25 Nisan 2021 Pazar

İklim Zirvesi'nin ardından: Yaşamın sürdürülebilmesi için kapitalizmi öldürmeliyiz! (Pazar yazısı)

 25 Nisan 2021 05:12

Tayyip Erdoğan

Fotoğraf: Mustafa Kamacı/AA

PAZAR

22-23 Nisan tarihleri arasında çevrim içi olarak gerçekleştirilen 40 dünya liderinin katıldığı iklim zirvesinden yaklaşık bir hafta önce barış, edebiyat, tıp, fizik, kimya ve iktisadi bilimlerde Nobel Ödülü kazanmış isimler bir mektup yayımladı. 101 imzalı mektupta iklim krizi kaynaklı doğanın yok oluşu “Büyük ahlaki bir mesele” olarak tanımlanıyordu. İklim değişikliğinin yüzlerce milyon hayatı ve her kıtada insanların ekmeğini tehdit ettiğine ve binlerce türün var oluşunu tehlikeye attığına dikkat çekilen mektupta, fosil yakıt kullanımının iklim değişikliğine açık ara en fazla sebep olan faktörler arasında olduğuna işaret edildi.

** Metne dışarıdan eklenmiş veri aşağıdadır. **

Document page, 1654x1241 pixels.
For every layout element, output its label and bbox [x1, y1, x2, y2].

NOBEL ÖDÜLÜ SAHİPLERİNİN MEKTUBU

Dünya liderlerine “... Sizleri petrol, gaz ve kömür kullanımının artışını durdurmaya ve iklim felaketini önlemek için harekete geçmeye teşvik ediyoruz” denilen mektupta, fosil yakıtlardan vazgeçilmesinin yanı sıra yenilenebilir enerjilere yatırım yapılması gerektiğine de özel bir vurgu yapılıyordu.

Mektupta imzası bulunan Nobel Ödülü sahiplerine göre çözüm basitti ve öncelikle “Fosil yakıtlar yerin altında bırakılmalı” idi.

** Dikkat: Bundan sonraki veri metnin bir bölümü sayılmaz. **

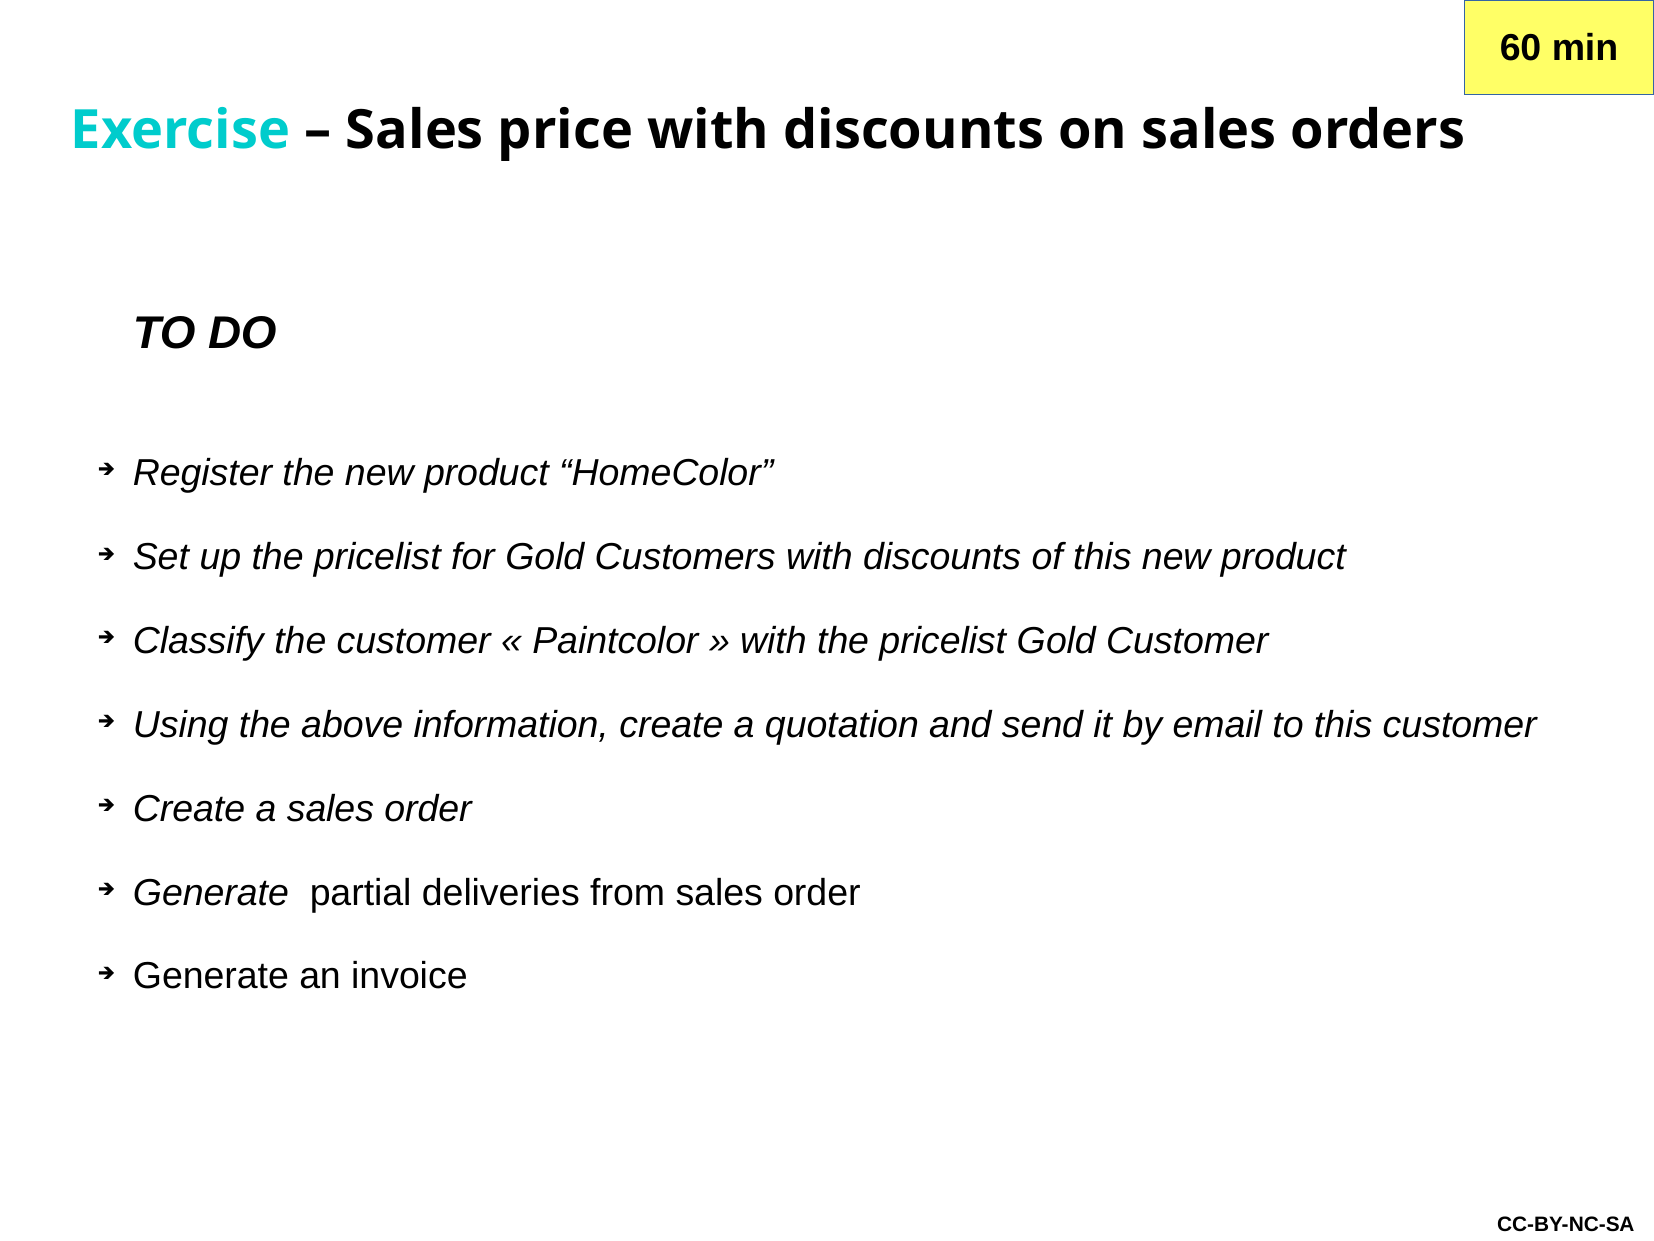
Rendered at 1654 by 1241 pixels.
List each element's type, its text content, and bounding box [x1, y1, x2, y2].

title Exercise – Sales price with discounts on sales orders [70, 23, 1560, 231]
text_box TO DO Register the new product “HomeColor” Set up the pricelist for Gold Customers with discounts of this new product Classify the customer « Paintcolor » with the pricelist Gold Customer Using the above information, create a quotation and send it by email to this customer Create a sales order Generate partial deliveries from sales order Generate an invoice [82, 248, 1601, 1122]
text_box 60 min [1464, 0, 1654, 95]
text_box CC-BY-NC-SA [1482, 1204, 1654, 1241]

Fosil kaynakların yakılmasının Sanayi Devrimi’nden bu yana gerçekleşen karbondioksit salımlarının neredeyse yüzde 80’ine sebep olduğunun aktarıldığı mektupta, “Salımların temel kaynağı olmanın yanı sıra fosil yakıtların çıkarılması, işlenmesi, ulaştırılması ve yakılması hem yerel kirlilik yaratmakta hem de çevre ve sağlık bedelleri ödenmesine yol açmaktadır. Bu bedeller de çoğu zaman yerli halklar ve dışlanan topluluklar tarafından ödenmektedir. Bu korkunç sanayi uygulamaları insan hakları ihlallerine yol açmış ve dünya çapında milyarlarca insanı haysiyetli bir yaşam sürmek için gerekli enerjiden mahrum bırakmıştır” denildi.

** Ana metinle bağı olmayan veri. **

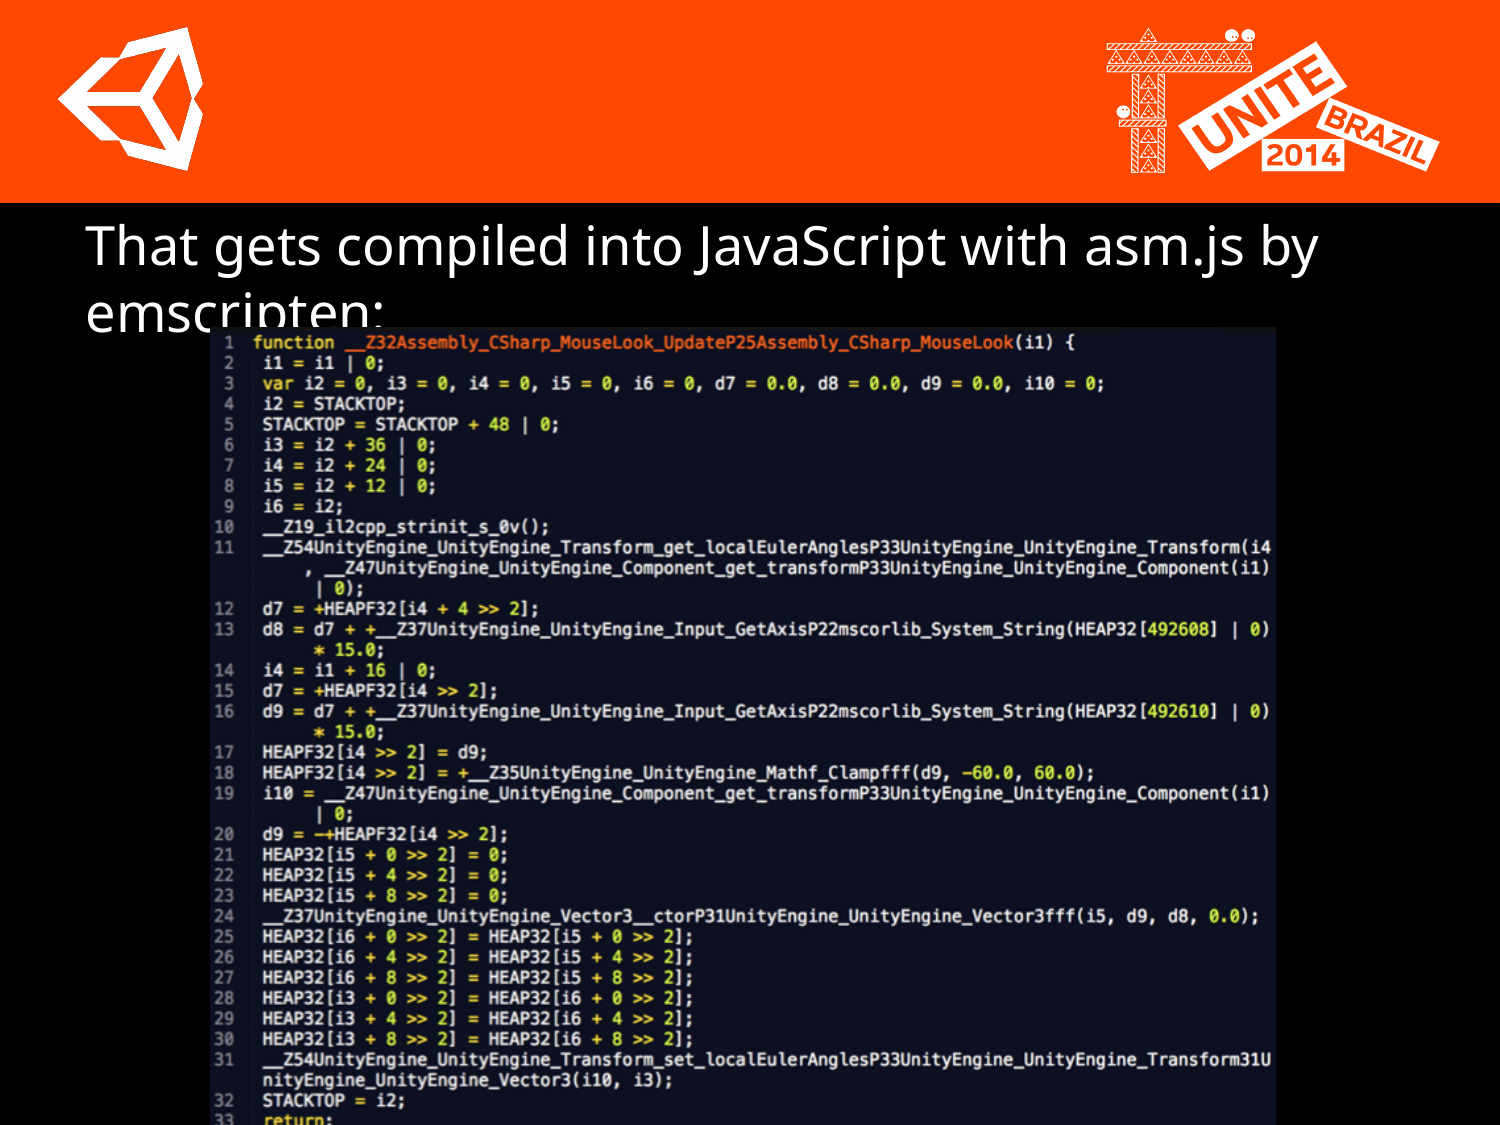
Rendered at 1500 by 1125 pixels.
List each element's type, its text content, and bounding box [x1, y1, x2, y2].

picture [56, 26, 203, 171]
list That gets compiled into JavaScript with asm.js by emscripten: [15, 212, 1486, 346]
picture [210, 327, 1276, 1125]
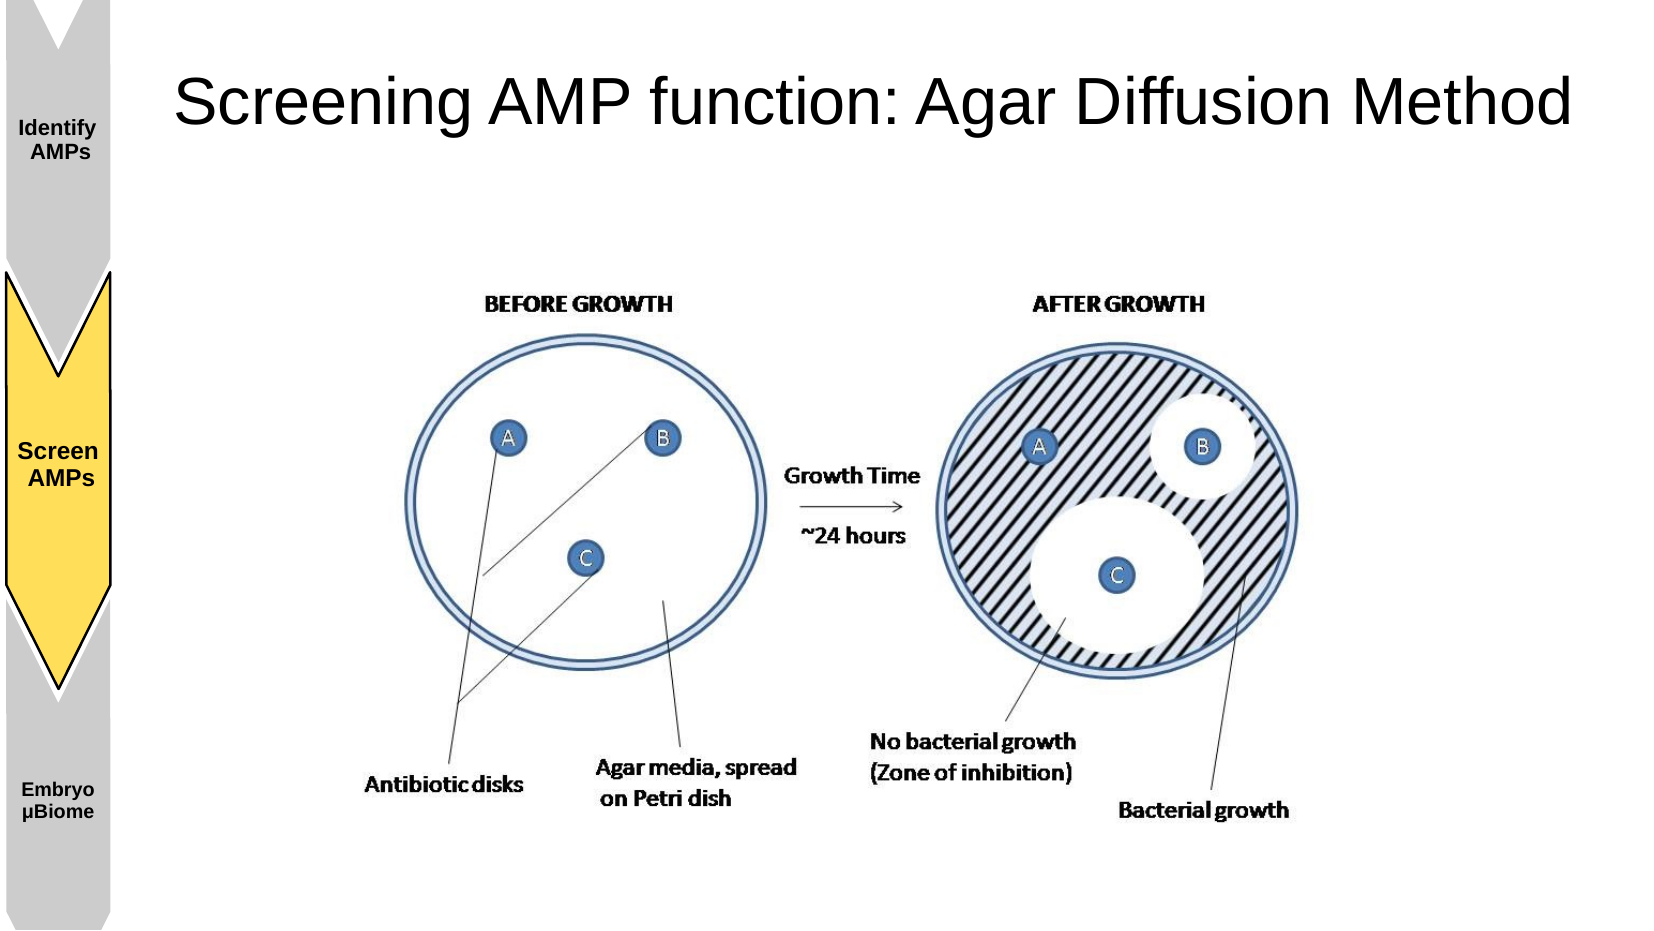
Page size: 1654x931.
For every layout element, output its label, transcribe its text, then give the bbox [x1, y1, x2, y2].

picture [0, 0, 1383, 931]
title Screening AMP function: Agar Diffusion Method [546, 23, 1619, 179]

Nobel Ödülü sahiplerinin mektubu iklim krizi ve fosil yakıt kullanımı arasındaki ilişkiye dikkat çekerek bir gerçeğin altını çiziyordu. Öte yandan çözüm önerilerine ve özellikle yenilenebilir enerji kaynaklarına yatırım yapılması çağrısına baktığımızda yenilenebilir enerji lobisinin önemli bir başarısı olarak da yorumlanabilir bu mektup.

DUVARA KARŞI SÖZLER

Evet, iklim krizini “Sanayi Devrimi” sonrası kurulan kapitalizm yaratmıştı ancak onu yine kapitalizm çözebilir, bunun için de “yüzde yüz yenilenebilir enerji” hedefine odaklanmak ve Paris İklim Anlaşması’nda dile getirilen 1.5 derece ısınma sınırı için gerekenleri bir an önce yapmak yeterli olacaktı mektuba göre. Oysa aynı mektupta bu konulan perspektifin daha başında işe yaramadığı “Ancak, Paris Anlaşması’nda petrol, gaz ve kömürün adının dahi geçmediği” yakınması ve bankaların halen fosil yakıtları fonlamasından duyulan rahatsızlığa yapılan vurguda görülebilmekteydi. Öyle ki “2030 yılı itibariyle ısınmayı 1.5 santigrat sınırlama hedefinin gerektirdiği miktarın yaklaşık yüzde 120’si daha fazla kömür, petrol ve gaz üretilecek” denilerek aslında bir anlamda duvara karşı konuşulduğu da ortaya konuluyordu.

ERDOĞAN’IN İKLİM KRİZİNE ÇARESİ, MİLLET BAHÇESİ

Cumhurbaşkanı Erdoğan da Çankaya Köşkü’nden canlı bağlantı ile katıldığı iklim zirvesinde duvara konuştu. Orman varlığı ile ilgili orman fakültesinden bilim insanlarının yıllardır “gerçekler değil algı yönetimi” diye eleştirdikleri rakamları tekrar sıraladı. Bu kez millet bahçelerini de işin içine katarak “Millet bahçeleri projesiyle de yeşil alanları ve dolayısıyla yutak kapasitesini hızla artırdıklarını” ileri sürdü.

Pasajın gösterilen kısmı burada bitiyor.